▶ **FRAGMENTO DEL TEXTO**:

JAVIER CUERVO
Hay personas a las que no les basta con vivir para sentirse vivos. Suelen ser gente que está muy sana, que se encuentra algo aburrida y que gusta de disfrutar con drogas endógenas como la adrenalina. La adrenalina se dispara con el estrés; el estrés se enciende con el peligro y el peligro por excelencia es la muerte. Para sentirse vivos, los adictos a la adrenalina tienen que llegar a sentirse al borde de la muerte. Al cuerpo se le puede engañar con peligros de simulacro.
Los parques de atracciones ofrecen aceleraciones de cohete, alturas vertiginosas y caídas controladas. Aunque parece que por unos segundos convierten nuestra vida en la de un dibujo animado en realidad están agitando nuestra química para producirnos drogas internas con un susto sin muerte. La principal responsabilidad que se les exige es la seguridad y su primer trabajo el mantenimiento. Pero esas dosis no sirven para los enganchados a la adrenalina porque sin peligro de muerte no hay estrés que riegue de adrenalina… porque sin peligro de muerte no tienen manera de sentirse vivos.
Ingenios voladores. Así vemos personas colgadas de ingenios voladores a merced de impredecibles corrientes de aire, otras que usan de peine la velocidad que puede alcanzar su moto en una carretera de la costa y otras que corren delante de media tonelada de animal asustado rematado en cuernos puntiagudos. Hombres y mujeres que escalan setenta metros de precipicio con las uñas de manos y pies, descienden cumbres sobre un esquí por la ladera más escarpada perseguidos por un alud o que nadan entre cocodrilos para escapar de venablos empapados en curare.
Hay que aclarar que se sienten vivos si no mueren. De los muertos sólo sabemos que no sienten pero seguro que si quisieran sentirse vivos escogerían cualquier conducta rutinaria, el café de la mañana, comprar un pastel el domingo. Los que les parecemos tan muertos a los que tienen tanta necesidad de “sentirse vivos” nos vemos enfrentados a la vida, queramos o no, sólo porque es verano. Saliendo de un baño de mar o sentados en una terraza al atardecer, nos oímos decir: “Esto es vida”.

▶ **TAREA ASIGNADA 1**: Según el texto sobre los adictos a la adrenalina, ¿cuál es la principal responsabilidad que se exige a los parques de atracciones?
▶ **TAREA ASIGNADA 2**: Transcriba literalmente el pasaje del texto sobre los adictos a la adrenalina que se abre con las palabras que contienen "JAVIER CUERVO" y se cierra con "peligros de simulacro.".
Los datos no son necesarios para esta actividad.

(Extractos del conjunto de datos)

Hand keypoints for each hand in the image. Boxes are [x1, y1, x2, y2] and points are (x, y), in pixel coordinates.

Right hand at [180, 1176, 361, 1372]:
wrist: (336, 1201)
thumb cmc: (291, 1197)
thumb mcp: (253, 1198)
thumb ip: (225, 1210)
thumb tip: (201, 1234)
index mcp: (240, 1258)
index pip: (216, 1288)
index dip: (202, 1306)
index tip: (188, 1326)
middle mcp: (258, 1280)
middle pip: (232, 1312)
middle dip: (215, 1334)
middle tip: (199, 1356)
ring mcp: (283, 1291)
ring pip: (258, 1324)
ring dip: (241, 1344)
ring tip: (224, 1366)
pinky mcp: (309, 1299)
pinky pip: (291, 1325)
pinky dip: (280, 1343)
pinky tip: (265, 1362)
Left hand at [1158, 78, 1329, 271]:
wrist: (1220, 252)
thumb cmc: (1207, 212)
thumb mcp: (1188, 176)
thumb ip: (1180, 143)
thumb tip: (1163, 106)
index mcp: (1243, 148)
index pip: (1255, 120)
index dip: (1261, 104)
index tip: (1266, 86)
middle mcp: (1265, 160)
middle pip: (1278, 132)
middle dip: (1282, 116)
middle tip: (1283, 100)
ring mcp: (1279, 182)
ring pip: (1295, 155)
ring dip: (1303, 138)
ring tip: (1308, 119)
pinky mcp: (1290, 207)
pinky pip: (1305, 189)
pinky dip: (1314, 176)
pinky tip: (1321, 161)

▶ **SOLUCIÓN DEL EJERCICIO 1**: La seguridad.

▶ **SOLUCIÓN DEL EJERCICIO 2**:
JAVIER CUERVO
Hay personas a las que no les basta con vivir para sentirse vivos. Suelen ser gente que está muy sana, que se encuentra algo aburrida y que gusta de disfrutar con drogas endógenas como la adrenalina. La adrenalina se dispara con el estrés; el estrés se enciende con el peligro y el peligro por excelencia es la muerte. Para sentirse vivos, los adictos a la adrenalina tienen que llegar a sentirse al borde de la muerte. Al cuerpo se le puede engañar con peligros de simulacro.